Status aparte (Latin for "separate state") refers to the special status of Aruba between 1986 and 2010 as a constituent country within the Kingdom of the Netherlands, separate from the Netherlands Antilles to which it belonged until 1986. With the dissolution of the Netherlands Antilles in October 2010, the term status aparte was no longer used, as the status of Aruba was no longer separate, but rather the norm for all countries within the Kingdom.

==History==
Since the 1930s, the call for a greater degree of independence from Curaçao has been heard in Aruba. It wasn't until the 1970s that the call became more apparent with Betico Croes starting a political party (MEP) and becoming the leader of the Status Aparte movement. The goal was for Aruba to take a separate status in the Kingdom, apart from the Netherlands Antilles and, after the independence of Suriname in 1975, to become the third constituent country in the Kingdom. After years of negotiations, Croes managed to enforce the secession of Aruba from the Netherlands Antilles, as of 1 January 1986, on the condition however that Aruba would become independent ten years later, in 1996. Although that is not what the MEP wanted, they agreed. The representatives of Curaçao also objected, stating Aruban independence should come from a referendum of the whole of the Netherlands Antilles, the Aruban representatives also submitted a referendum request for just Aruba to the States General of the Netherlands, which was refused. However, the Netherlands later recognised that Aruba did not want independence and only wanted to be separate from the Netherlands Antilles within the Kingdom.
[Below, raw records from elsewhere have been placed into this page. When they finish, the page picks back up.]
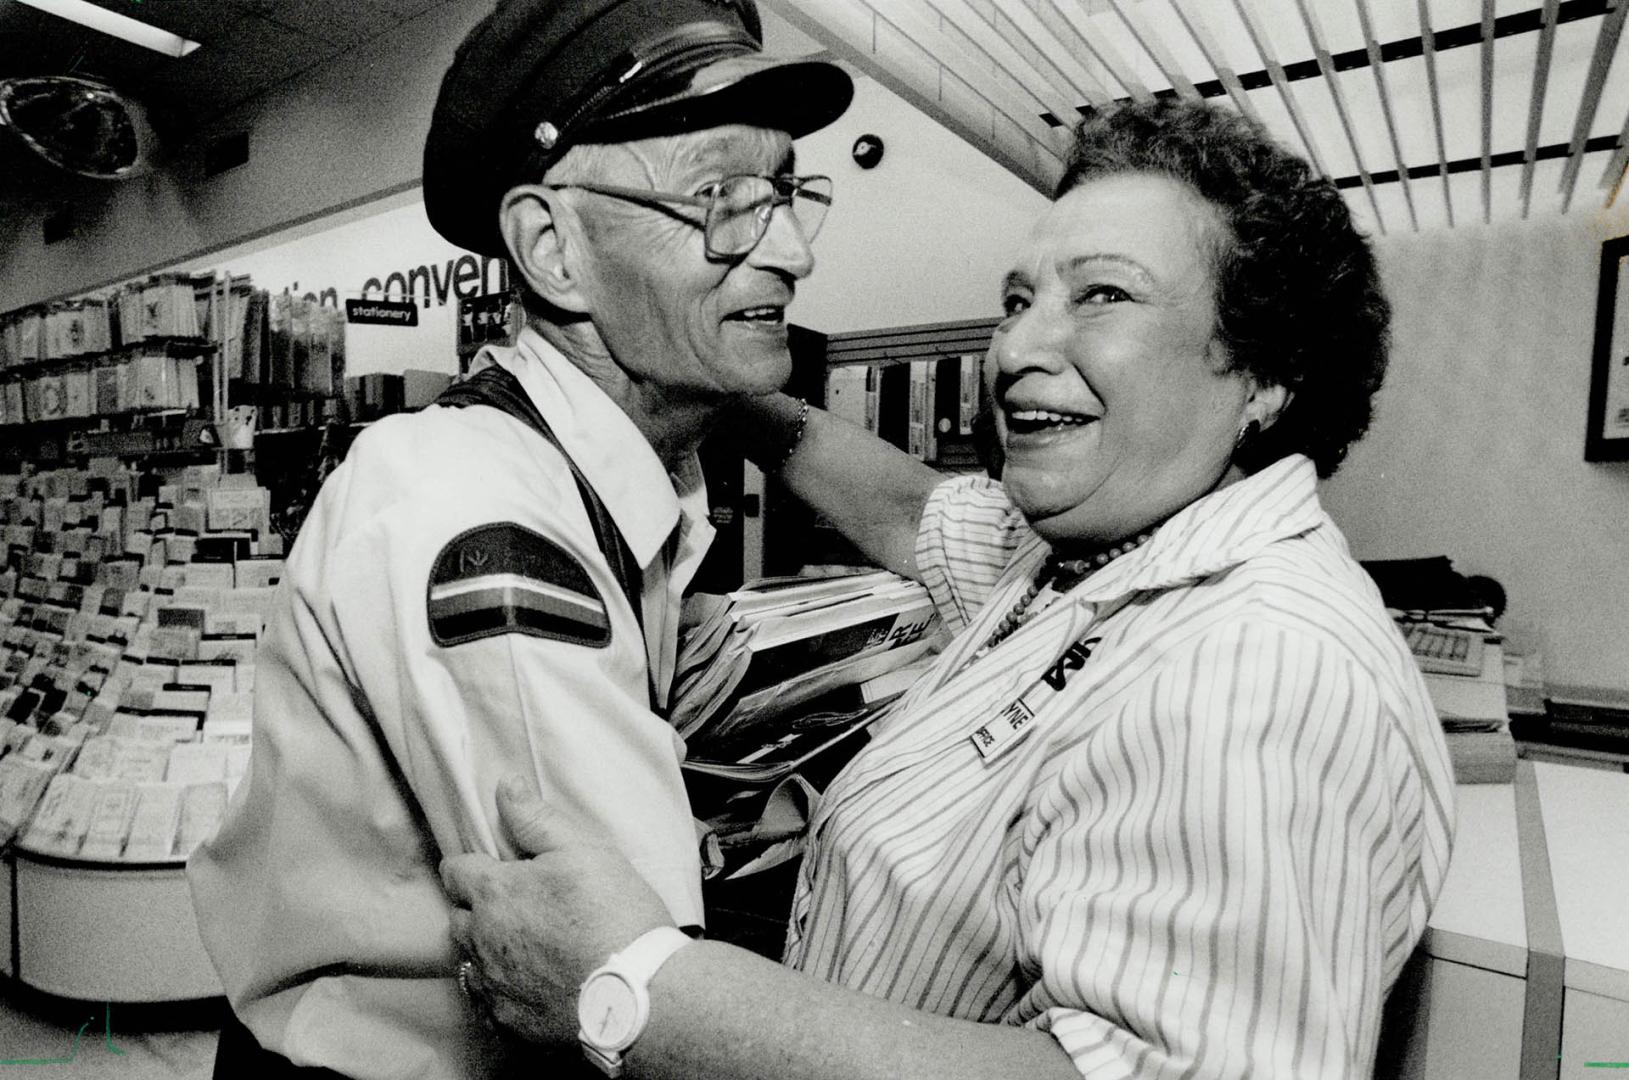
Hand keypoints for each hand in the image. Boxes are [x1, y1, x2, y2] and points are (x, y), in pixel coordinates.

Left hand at [441, 777, 672, 1045]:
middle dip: (474, 909)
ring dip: (484, 950)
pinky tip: (527, 983)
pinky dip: (499, 989)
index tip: (487, 867)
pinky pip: (487, 1001)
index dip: (469, 865)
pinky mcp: (508, 1021)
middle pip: (456, 918)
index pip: (456, 871)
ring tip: (519, 946)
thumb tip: (507, 786)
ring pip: (469, 962)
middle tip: (510, 906)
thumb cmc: (614, 914)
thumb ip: (538, 819)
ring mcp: (492, 985)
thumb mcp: (584, 850)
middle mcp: (482, 939)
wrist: (636, 992)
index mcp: (495, 892)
In 1990 Aruba and the Netherlands decided to reverse the original condition of independence and keep Aruba in the Kingdom. Negotiations were finalized in 1994. It was agreed to indefinitely postpone the date of Aruban independence, before the date was removed completely from statute in 1995.

After Curaçao and Sint Maarten got a similar status as Aruba with the dissolution of the Netherlands Antilles in 2010, the status aparte of Aruba as a result practically ceased to exist.